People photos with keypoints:
________________________
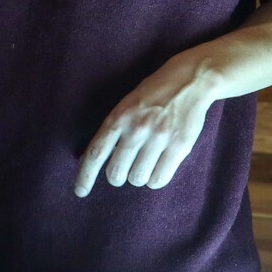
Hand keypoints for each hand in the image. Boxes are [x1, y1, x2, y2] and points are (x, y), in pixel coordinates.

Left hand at [74, 51, 217, 196]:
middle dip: (116, 176)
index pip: (96, 153)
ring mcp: (159, 138)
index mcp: (120, 117)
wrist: (190, 80)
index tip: (80, 191)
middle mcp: (137, 129)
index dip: (85, 176)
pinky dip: (155, 179)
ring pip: (137, 178)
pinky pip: (159, 179)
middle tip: (123, 170)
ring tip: (144, 165)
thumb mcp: (127, 105)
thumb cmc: (154, 93)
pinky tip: (157, 169)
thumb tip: (91, 158)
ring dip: (138, 177)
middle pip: (116, 172)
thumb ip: (112, 129)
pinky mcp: (179, 146)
________________________
** WHAT YOU ARE ASKED TO DO **
If a record holds a picture, leave the picture out and copy the rest exactly.

** OUTPUT OF THE TASK **
Hand keypoints for each hand in the image. Boxes are [x1, y1, x2, y2] and points are (x, y), in pixel coordinates.

Left hand at [74, 51, 217, 196]:
middle dip: (116, 176)
index pip: (96, 153)
ring mcp: (159, 138)
index mcp: (120, 117)
wrist: (190, 80)
index tip: (80, 191)
middle mcp: (137, 129)
index dip: (85, 176)
pinky dip: (155, 179)
ring pip: (137, 178)
pinky pip: (159, 179)
middle tip: (123, 170)
ring tip: (144, 165)
thumb mcp: (127, 105)
thumb cmc: (154, 93)
pinky tip: (157, 169)
thumb tip: (91, 158)
ring dip: (138, 177)
middle pip: (116, 172)
thumb ip: (112, 129)
pinky mcp: (179, 146)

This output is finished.